Grand Diomande Research · Full HTML Reader

Implementation Guide

| Decision Type | Examples | Required Signals | Allowed to Proceed? | |---------------|----------|------------------|---------------------| | **Micro** | Naming, formatting, local refactors | 1 signal | ✅ Yes | | **Meso** | Module design, API shape, integration | 2 signals | ⚠️ After convergence | | **Macro** | Architecture, schema, cross-system | 3+ signals | ❌ Only after full convergence |

Agents That Account for Themselves research note experiment writeup candidate score 18 .md

Full Public Reader

Implementation Guide

Version: 1.0.0
Last Updated: 2026-01-02
Authority: Master Implementation Constitution (CLAUDE.md)

---

Decision Rules

Signal Requirements

Decisions are made based on converging signals:

Decision Type	Examples	Required Signals	Allowed to Proceed?
Micro	Naming, formatting, local refactors	1 signal	✅ Yes
Meso	Module design, API shape, integration	2 signals	⚠️ After convergence
Macro	Architecture, schema, cross-system	3+ signals	❌ Only after full convergence

Signals include:
- Explicit requirement in improvement document
- Existing code pattern (precedent)
- Test failure or production incident
- User clarification

Example:
- "Add `AdmissibleEvidenceBundle` type" — Macro decision
- Signal 1: Improvement doc explicitly recommends it
- Signal 2: Current code lacks type-level safety (audit finding)

STUDY MATERIAL
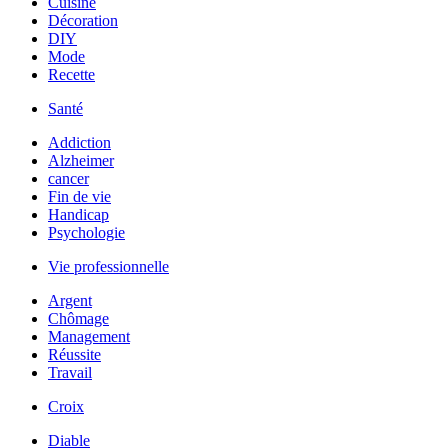
Cuisine
Décoration
DIY
Mode
Recette
Santé
Addiction
Alzheimer
cancer
Fin de vie
Handicap
Psychologie
Vie professionnelle
Argent
Chômage
Management
Réussite
Travail
Croix
Diable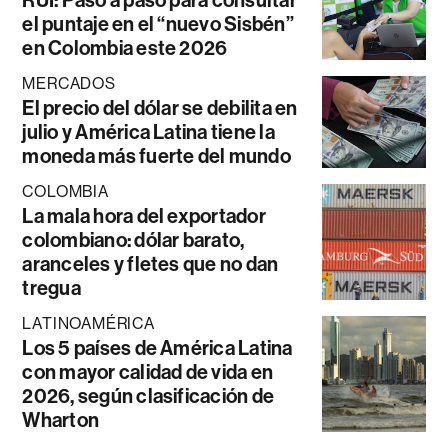
el puntaje en el “nuevo Sisbén”
en Colombia este 2026
MERCADOS
El precio del dólar se debilita en
julio y América Latina tiene la
moneda más fuerte del mundo
COLOMBIA
La mala hora del exportador
colombiano: dólar barato,
aranceles y fletes que no dan
tregua
LATINOAMÉRICA
Los 5 países de América Latina
con mayor calidad de vida en
2026, según clasificación de
Wharton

WHAT THE TASK ASKS
Continue the implementation guide on decision rules from its final line, setting the entries aside.

ANSWER
- Signal 3: Promotion pipeline could accept unverified evidence (security gap)
- Decision: Proceed with implementation ✅

Conflict Resolution

When signals disagree:
1. Document the conflict in this guide
2. Ask user for clarification via `AskUserQuestion`
3. Do not proceed on assumptions
4. If micro-level: Choose the most conservative option (easiest to reverse)

"Done" Criteria

A task is complete when:
1. ✅ Code compiles and passes all tests (including new tests for the feature)
2. ✅ Documentation updated (inline comments + architecture doc)
3. ✅ Validation criteria met (see checklist for each task)
4. ✅ No blocking issues remain open

"Blocked" Criteria

A task is blocked when:
- ❌ Missing dependency (e.g., database migration not yet run)
- ❌ Unclear requirement (need user clarification)
- ❌ External service unavailable (e.g., cannot deploy to test HMAC secret)

---

Decomposition Rules

Atomic Unit Definition

The smallest meaningful unit of work is one that:
1. Has a single, verifiable output (a type, a function, a test, a migration)
2. Can be validated independently (test passes, compiles, documented)
3. Does not require context from unfinished sibling tasks
4. Can be rolled back without affecting other units

Task Breakdown Pattern

Feature (Macro)
└── Module (Meso)
    ├── Type Definition (Micro)
    ├── Constructor/Methods (Micro)
    ├── Tests (Micro)
    └── Integration (Meso)

Example: "Add AdmissibleEvidenceBundle type"
1. ✅ Define `AdmissibleEvidenceBundle` struct (micro)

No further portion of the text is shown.